BEGIN
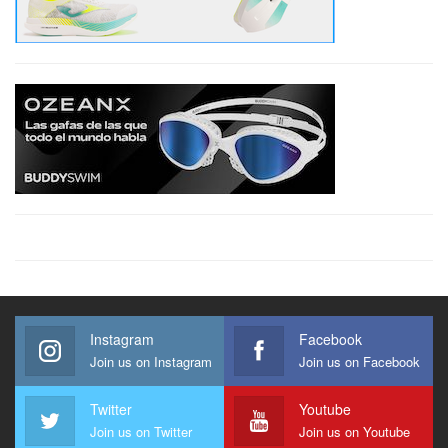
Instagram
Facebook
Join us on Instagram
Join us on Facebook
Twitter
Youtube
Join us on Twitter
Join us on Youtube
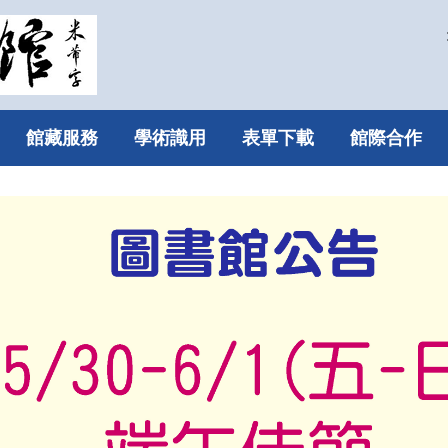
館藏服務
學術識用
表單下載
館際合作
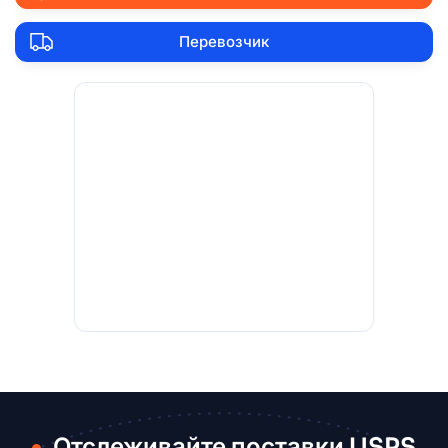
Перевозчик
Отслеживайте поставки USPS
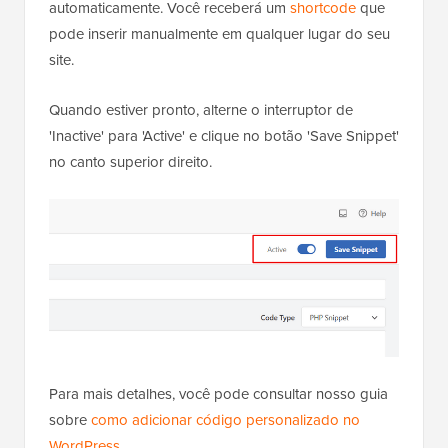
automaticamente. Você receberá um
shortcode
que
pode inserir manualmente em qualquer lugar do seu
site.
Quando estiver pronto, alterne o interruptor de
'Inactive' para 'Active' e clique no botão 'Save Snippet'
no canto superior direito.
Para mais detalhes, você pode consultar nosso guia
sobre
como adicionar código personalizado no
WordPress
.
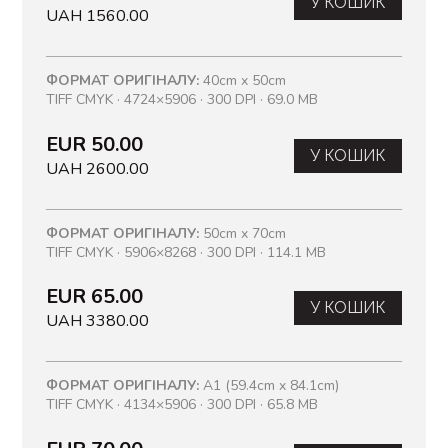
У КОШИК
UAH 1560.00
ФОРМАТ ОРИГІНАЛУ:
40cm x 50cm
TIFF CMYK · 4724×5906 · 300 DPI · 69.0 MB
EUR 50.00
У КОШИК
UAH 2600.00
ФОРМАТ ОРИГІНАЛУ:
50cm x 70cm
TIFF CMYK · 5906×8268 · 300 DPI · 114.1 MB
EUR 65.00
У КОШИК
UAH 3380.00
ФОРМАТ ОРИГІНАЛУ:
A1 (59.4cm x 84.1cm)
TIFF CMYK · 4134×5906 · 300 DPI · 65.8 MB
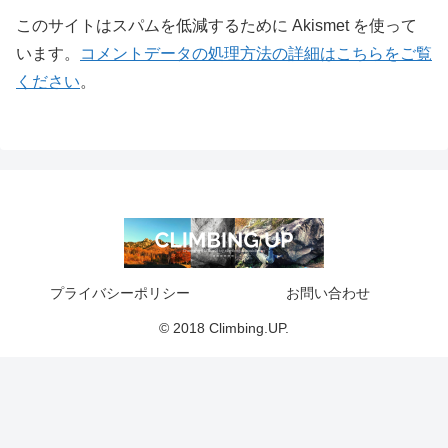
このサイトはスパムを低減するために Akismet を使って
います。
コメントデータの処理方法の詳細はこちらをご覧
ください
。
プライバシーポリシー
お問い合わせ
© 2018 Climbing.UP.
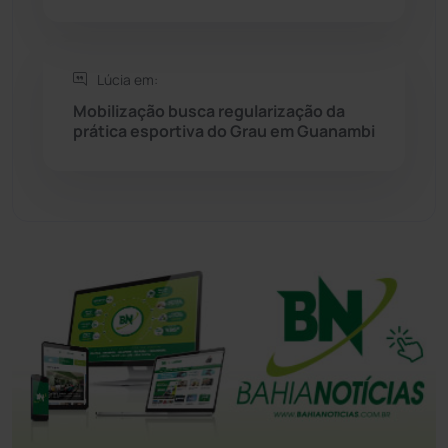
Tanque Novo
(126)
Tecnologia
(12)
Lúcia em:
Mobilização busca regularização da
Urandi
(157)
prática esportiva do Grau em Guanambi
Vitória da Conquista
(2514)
END
BEGIN
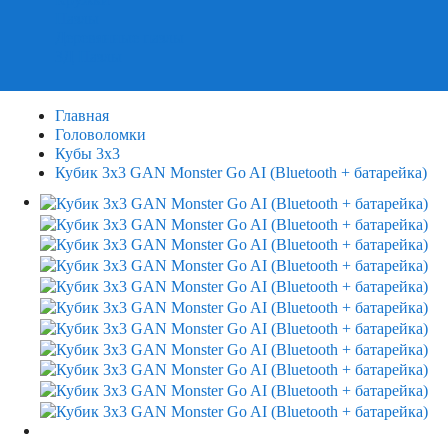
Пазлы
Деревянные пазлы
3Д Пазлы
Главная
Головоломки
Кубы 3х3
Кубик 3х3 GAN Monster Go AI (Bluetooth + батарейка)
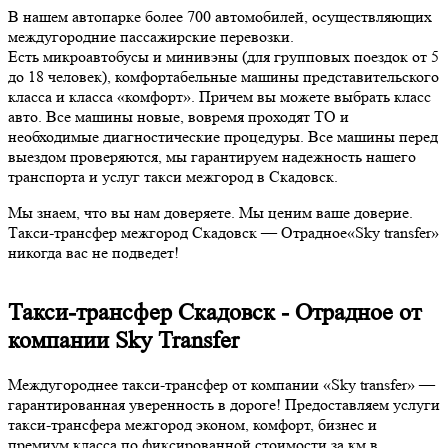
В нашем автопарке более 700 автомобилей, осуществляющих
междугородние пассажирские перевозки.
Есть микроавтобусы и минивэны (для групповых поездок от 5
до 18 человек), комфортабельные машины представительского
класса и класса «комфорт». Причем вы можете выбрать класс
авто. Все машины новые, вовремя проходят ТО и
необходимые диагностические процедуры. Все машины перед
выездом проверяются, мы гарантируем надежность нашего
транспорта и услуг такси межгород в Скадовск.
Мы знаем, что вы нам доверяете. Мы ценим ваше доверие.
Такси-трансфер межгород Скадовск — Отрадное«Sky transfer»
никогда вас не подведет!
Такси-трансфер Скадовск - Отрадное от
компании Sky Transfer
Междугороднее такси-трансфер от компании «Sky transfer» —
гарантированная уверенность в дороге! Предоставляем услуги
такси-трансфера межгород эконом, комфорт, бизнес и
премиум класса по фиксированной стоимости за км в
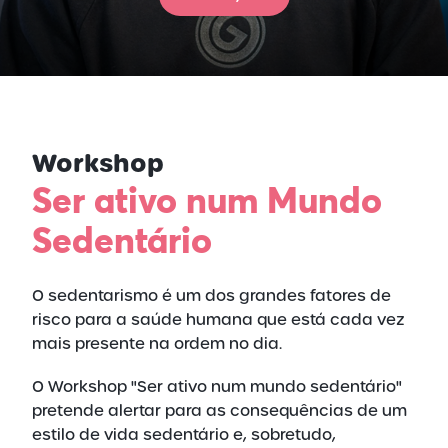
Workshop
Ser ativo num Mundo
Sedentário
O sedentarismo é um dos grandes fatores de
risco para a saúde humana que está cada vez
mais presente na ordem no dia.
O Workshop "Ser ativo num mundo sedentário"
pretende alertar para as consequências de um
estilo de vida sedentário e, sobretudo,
END
• [EXERCISE PROMPT]: Looking above, find the stretch of lines that opens with the one holding "Para mais detalhes, você" and closes with the one holding "UAH 3380.00". Copy it exactly, pictures excluded.

• [EXERCISE SOLUTION]:
Para mais detalhes, você pode consultar nosso guia
sobre
como adicionar código personalizado no
WordPress
.
У КОШИК
UAH 1560.00
ФОРМАТ ОРИГІНАЛУ:
40cm x 50cm
TIFF CMYK · 4724×5906 · 300 DPI · 69.0 MB
EUR 50.00
У КОШИК
UAH 2600.00
ФОРМАТ ОРИГІНАЛУ:
50cm x 70cm
TIFF CMYK · 5906×8268 · 300 DPI · 114.1 MB
EUR 65.00
У КОШИК
UAH 3380.00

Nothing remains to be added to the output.